A boa notícia é que diversos estudos clínicos têm indicado que o transplante de células-tronco do sangue de cordão umbilical pode trazer melhorias dos sintomas comportamentais de indivíduos com autismo. Foram monitorados itens como relacionamento com outras pessoas, retraimento social, consciência corporal, letargia, hiperatividade, irritabilidade e dificuldades de fala. Uma pesquisa com pacientes do Shandong Jiaotong Hospital e do Shandong Rehabilitation Therapy Center, na China, incluiu 37 crianças de 3 a 12 anos com autismo. Quando comparados ao grupo controle, os pacientes submetidos à terapia obtiveram melhora nos parâmetros medidos 24 semanas após a infusão de células-tronco.

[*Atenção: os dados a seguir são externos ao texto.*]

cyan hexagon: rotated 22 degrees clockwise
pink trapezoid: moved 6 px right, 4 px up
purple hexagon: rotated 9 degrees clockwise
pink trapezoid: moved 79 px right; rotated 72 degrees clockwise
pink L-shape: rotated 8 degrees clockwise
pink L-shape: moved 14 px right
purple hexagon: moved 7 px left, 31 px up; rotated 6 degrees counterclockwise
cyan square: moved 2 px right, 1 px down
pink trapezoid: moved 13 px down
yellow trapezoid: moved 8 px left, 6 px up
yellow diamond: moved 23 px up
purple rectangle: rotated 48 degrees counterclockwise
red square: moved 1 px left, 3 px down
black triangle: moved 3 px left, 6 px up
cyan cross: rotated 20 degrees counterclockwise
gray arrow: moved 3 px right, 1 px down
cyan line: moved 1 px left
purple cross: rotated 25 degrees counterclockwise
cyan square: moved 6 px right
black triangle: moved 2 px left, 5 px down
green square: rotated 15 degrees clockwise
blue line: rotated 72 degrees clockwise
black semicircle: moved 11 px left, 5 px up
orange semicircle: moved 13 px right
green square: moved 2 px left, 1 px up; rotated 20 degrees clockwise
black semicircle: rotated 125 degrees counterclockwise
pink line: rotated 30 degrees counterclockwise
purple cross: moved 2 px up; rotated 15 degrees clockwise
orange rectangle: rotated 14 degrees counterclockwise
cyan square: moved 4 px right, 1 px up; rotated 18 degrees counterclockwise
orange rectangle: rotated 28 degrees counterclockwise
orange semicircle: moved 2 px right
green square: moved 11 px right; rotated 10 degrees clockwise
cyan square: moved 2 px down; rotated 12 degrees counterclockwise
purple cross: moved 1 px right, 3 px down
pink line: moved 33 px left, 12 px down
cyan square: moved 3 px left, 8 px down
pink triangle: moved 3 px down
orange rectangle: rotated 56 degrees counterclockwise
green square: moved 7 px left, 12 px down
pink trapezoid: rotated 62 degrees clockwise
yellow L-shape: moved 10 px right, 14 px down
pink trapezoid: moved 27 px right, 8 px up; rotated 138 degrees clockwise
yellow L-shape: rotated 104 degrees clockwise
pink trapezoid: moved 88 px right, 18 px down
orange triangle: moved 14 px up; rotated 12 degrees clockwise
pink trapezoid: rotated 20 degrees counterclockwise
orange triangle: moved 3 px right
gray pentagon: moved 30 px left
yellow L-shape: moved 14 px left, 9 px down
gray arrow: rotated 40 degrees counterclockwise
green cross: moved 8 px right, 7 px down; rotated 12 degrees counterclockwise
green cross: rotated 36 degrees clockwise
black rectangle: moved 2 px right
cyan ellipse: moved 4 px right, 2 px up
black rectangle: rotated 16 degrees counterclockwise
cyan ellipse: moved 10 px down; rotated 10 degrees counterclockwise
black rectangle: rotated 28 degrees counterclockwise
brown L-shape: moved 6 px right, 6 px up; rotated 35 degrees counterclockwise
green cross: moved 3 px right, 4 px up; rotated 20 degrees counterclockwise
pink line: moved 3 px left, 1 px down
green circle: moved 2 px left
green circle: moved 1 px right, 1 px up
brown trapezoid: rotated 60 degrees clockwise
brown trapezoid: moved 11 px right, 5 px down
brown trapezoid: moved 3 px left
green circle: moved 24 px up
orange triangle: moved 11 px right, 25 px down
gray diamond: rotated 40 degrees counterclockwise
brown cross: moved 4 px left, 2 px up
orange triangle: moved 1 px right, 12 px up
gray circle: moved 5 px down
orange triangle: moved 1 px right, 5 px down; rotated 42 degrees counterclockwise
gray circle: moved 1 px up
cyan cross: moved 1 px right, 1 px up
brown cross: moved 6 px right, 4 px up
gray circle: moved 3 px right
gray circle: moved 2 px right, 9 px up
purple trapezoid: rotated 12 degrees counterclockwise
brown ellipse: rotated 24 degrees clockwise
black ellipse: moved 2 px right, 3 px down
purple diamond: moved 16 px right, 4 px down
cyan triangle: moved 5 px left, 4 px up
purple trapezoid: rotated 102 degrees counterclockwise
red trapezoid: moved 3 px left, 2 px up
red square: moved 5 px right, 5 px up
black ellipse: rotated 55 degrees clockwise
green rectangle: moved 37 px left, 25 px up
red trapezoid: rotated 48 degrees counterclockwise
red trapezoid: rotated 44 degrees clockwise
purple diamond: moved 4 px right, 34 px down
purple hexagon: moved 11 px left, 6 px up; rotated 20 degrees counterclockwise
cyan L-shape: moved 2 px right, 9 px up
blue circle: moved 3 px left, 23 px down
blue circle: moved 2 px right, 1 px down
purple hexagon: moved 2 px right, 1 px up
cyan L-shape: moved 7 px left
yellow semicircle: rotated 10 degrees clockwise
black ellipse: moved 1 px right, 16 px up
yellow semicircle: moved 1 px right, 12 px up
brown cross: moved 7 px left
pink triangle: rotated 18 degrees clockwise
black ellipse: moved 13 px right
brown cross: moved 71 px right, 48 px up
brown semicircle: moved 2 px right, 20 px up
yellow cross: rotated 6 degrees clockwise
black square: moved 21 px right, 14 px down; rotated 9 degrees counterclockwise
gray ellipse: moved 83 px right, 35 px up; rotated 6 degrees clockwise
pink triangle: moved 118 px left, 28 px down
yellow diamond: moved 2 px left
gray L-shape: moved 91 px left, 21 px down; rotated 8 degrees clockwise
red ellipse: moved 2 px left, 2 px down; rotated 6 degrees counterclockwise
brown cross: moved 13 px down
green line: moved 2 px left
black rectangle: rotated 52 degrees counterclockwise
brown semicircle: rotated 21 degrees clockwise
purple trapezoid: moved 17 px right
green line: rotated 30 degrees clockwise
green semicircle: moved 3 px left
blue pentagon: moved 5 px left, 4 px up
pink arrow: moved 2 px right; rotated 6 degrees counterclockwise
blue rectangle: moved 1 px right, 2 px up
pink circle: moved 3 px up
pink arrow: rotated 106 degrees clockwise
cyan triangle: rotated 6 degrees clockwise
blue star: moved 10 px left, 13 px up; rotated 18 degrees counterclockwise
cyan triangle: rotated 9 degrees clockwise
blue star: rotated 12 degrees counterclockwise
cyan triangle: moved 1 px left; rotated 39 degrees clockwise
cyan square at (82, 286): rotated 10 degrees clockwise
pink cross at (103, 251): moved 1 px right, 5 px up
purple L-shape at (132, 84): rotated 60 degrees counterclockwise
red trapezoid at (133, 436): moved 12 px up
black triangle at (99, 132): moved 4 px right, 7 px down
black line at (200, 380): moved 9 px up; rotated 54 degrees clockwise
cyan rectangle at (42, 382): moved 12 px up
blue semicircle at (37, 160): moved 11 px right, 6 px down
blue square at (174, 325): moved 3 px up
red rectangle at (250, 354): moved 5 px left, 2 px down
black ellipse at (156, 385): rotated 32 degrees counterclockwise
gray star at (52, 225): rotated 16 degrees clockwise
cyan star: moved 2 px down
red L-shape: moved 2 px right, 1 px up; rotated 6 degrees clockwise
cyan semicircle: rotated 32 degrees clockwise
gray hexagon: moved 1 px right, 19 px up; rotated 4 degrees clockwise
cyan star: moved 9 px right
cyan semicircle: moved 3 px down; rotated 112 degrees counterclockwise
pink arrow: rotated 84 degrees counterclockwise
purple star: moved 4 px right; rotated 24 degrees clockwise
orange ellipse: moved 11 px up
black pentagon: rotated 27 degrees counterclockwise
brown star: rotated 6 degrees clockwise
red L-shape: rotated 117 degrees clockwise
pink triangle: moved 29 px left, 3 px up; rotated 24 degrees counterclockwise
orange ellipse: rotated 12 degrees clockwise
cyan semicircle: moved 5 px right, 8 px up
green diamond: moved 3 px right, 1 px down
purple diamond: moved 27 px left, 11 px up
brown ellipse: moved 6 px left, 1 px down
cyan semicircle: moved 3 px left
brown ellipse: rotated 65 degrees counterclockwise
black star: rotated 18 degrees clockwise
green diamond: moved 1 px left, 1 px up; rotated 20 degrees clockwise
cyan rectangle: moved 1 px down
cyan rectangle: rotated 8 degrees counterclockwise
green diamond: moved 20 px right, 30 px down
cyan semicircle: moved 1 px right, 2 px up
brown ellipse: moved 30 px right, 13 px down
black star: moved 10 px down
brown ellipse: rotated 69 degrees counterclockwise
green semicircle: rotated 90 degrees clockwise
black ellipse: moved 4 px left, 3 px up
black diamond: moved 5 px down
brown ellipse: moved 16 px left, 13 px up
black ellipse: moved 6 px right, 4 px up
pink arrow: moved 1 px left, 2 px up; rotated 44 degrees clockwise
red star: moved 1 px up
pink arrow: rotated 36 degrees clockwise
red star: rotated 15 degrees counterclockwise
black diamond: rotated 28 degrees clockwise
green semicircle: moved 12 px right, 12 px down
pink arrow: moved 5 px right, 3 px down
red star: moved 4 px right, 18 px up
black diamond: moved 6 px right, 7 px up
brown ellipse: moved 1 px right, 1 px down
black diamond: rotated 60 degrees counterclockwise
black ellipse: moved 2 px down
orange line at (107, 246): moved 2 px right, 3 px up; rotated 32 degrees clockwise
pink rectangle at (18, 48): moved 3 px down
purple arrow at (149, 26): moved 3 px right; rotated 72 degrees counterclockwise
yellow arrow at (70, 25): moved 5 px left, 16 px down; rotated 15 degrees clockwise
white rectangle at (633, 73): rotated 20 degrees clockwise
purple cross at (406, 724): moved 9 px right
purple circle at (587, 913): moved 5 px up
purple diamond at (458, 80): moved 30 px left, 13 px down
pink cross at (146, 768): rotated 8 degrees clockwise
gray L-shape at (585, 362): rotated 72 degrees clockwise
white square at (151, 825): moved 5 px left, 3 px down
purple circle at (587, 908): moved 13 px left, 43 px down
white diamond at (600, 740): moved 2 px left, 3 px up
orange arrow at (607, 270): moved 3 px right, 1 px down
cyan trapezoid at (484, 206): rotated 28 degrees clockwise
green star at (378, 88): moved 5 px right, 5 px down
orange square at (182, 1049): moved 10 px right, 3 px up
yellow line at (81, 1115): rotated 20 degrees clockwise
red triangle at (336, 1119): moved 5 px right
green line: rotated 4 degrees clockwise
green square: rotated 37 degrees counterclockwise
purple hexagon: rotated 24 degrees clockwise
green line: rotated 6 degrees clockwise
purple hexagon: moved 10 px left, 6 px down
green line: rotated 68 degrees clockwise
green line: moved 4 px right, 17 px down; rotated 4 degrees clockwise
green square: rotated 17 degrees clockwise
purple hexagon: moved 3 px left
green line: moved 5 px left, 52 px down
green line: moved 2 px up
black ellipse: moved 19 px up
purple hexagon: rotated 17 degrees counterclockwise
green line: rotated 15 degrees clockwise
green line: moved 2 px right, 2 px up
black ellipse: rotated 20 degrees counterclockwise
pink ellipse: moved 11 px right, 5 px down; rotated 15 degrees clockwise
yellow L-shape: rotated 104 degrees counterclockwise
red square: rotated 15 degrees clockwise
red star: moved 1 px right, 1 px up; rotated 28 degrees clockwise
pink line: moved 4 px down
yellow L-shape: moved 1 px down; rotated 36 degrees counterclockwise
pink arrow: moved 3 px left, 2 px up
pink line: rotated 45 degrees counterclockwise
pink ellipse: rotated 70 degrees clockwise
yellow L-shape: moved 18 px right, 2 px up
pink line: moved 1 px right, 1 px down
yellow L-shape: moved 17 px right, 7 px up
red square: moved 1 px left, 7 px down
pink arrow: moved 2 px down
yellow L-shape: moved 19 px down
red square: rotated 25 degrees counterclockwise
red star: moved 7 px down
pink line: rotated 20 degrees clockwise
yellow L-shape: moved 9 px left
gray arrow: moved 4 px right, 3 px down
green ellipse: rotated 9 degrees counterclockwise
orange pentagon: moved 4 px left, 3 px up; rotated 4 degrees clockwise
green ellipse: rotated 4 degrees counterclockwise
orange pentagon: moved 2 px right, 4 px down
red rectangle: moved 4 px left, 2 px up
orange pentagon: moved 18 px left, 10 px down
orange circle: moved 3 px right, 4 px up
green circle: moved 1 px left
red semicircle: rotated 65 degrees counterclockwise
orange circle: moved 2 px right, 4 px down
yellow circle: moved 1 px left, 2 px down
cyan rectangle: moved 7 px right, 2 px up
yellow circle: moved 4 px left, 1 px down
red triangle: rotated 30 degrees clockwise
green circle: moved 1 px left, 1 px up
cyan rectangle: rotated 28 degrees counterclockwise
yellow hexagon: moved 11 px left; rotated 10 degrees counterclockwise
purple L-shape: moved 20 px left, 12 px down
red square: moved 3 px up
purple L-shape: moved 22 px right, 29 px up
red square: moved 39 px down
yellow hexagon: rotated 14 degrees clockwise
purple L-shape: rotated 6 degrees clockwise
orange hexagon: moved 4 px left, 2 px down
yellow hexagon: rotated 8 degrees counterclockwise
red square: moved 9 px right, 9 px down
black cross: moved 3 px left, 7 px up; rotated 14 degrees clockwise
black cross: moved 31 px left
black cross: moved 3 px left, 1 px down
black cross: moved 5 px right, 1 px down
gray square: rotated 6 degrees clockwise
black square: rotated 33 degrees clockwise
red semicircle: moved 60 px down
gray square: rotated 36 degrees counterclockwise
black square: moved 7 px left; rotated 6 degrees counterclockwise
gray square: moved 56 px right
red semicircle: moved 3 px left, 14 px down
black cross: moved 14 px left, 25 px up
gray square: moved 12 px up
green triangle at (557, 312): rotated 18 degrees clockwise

Nelson Tatsui, hematologista do Hospital das Clínicas da Faculdade de Medicina da Universidade de São Paulo (HC-FMUSP), acredita que essa pesquisa vai abrir portas para futuros estudos sobre o autismo. “Os protocolos de tratamentos com células-tronco estão cada vez mais frequentes, pois se trata de células adultas e livres de impurezas, o que garante maior eficiência em seu uso terapêutico”, explica. Após a coleta, as células-tronco são avaliadas e armazenadas e podem ficar congeladas por tempo indeterminado sem que haja a perda de suas propriedades. O sangue do cordão umbilical vem apresentando importantes resultados clínicos para o tratamento de diversos tipos de patologias. Dentre as principais estão a Leucemia, Talessemia e Linfomas. Além disso, muitas doenças encontram-se em estudo avançando, como Diabetes Tipo 1, doenças neurológicas e, até mesmo, a Aids”, acrescenta Tatsui.